The 1976 movie All the President’s Men offered perhaps one of the best three-word investment strategies: “Follow the money.” No, the phrase was not used in the context of investing in the movie. However, the best stocks tend to generate the most money in terms of revenue, profits, and free cash flow.
Tracking your money can help you identify good stocks. With that in mind, here are three stocks to buy in 2025 that are essentially money machines.
1. Amazon
There aren’t many companies that generate more revenue than Amazon. (AMZN 0.01%).

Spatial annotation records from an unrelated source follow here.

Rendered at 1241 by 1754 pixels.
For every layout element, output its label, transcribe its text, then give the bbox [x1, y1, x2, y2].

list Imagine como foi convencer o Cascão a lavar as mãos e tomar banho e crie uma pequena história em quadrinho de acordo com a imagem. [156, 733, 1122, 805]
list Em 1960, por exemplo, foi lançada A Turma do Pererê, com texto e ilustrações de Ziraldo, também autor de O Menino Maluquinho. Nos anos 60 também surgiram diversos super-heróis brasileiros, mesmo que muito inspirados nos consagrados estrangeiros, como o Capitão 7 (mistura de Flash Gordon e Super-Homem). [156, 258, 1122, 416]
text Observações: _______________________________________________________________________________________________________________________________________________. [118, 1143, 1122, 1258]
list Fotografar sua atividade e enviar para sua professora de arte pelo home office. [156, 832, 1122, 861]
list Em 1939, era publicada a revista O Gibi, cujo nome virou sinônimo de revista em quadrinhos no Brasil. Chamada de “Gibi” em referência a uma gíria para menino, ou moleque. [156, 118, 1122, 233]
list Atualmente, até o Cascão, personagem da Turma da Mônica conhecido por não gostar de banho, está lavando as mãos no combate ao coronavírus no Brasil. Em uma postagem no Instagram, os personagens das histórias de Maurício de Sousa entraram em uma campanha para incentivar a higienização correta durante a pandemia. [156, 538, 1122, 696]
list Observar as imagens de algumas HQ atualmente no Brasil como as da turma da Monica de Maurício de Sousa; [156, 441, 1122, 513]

The e-commerce and cloud services giant generated approximately $620 billion in revenue over the past 12 months. The consensus forecast for Amazon’s sales in 2025 among analysts surveyed by LSEG is about $707 billion.
Previously, Amazon wasn’t too worried about delivering revenue and free cash flow. But that’s no longer true. Currently, the company is focused on both. The proof is in the pudding. In the third quarter of 2024, Amazon’s profits surged nearly 55% year over year to $15.3 billion, and free cash flow in the trailing 12 months soared 123% to $47.7 billion.
Amazon also has huge cash reserves of about $88 billion. This amount is not significantly lower than the company’s record cash balance at the end of 2021, which was fueled by a surge in online shopping due to the COVID-19 pandemic.
But the most important thing to know about Amazon is that it needs to continue to be a money machine. Amazon Web Services has significant growth opportunities as organizations move their apps and data to the cloud. There is still significant room for expansion in the e-commerce market. Amazon is also pursuing new growth opportunities such as healthcare and robotaxis.
2. Alphabet
Google’s parent alphabet (GOOG -0.67%) (Google -0.79%) It lags far behind Amazon in terms of revenue generation. The company’s sales have approached $340 billion in the past 12 months. However, when it comes to profits, it’s a different story. Alphabet generated $94.3 billion in revenue over the past 12 months, and $26.3 billion in revenue in the third quarter of 2024 alone.
The technology leader hasn’t cut corners in the free cash flow department either. Over the past 12 months, Alphabet’s free cash flow exceeded $41 billion. The company reported free cash flow of $17.6 billion in the third quarter.
Most of Alphabet’s revenue (about 87%) comes from Google services such as Google Search, YouTube, Google Maps, Google Play, Android, Chrome, and Devices. Google Cloud’s profits continue to grow rapidly, but Google services are also the company’s largest source of revenue.
Should investors be concerned about regulatory threats? I don’t think so, despite a significant adverse court ruling against Alphabet last year. In my opinion, the company should increase its share of the cloud services market while maintaining its dominance in the search engine market. I also expect Alphabet’s Waymo division to be a major contributor to growth by the end of the decade as the robotaxis market takes off.
3. Eli Lilly
Eli Lilly (LLY 1.80%) It may seem out of place on this list. The company’s sales of $40.9 billion over the past 12 months pale in comparison to those of Amazon and Alphabet. Lilly generated revenue of “just” $8.4 billion in the past 12 months. Free cash flow was negative.
So why do I consider Lily the money machine to buy in 2025? Sometimes chasing the money means looking ahead. Lilly is poised to generate even more revenue in the coming years than it has in the past.
The company’s Mounjaro/Zepbound franchise, which targets obesity and type 2 diabetes, stands out as a major reason for my optimism. Together, the two brands (which are essentially the same drug) generated $11.6 billion in revenue in the first three quarters of 2024. Analysts at UBS predict the franchise could become the “biggest drug of all time.”
Meanwhile, Lilly is touting other key growth drivers, including autoimmune disease drug Taltz and cancer drug Belzenio. Commercialization of the company’s Alzheimer’s disease drug Kisunla is still in the early stages. The company also has a promising pipeline featuring 24 late-stage programs.
Suzanne Frey, an Alphabet executive, is a member of the Motley Fool’s board of directors. John Mackey, former CEO of Amazon subsidiary Whole Foods Market, is a member of the Motley Fool’s board of directors. Keith Speights has positions at Alphabet and Amazon. The Motley Fool has positions in and recommends Alphabet and Amazon. The Motley Fool has a disclosure policy.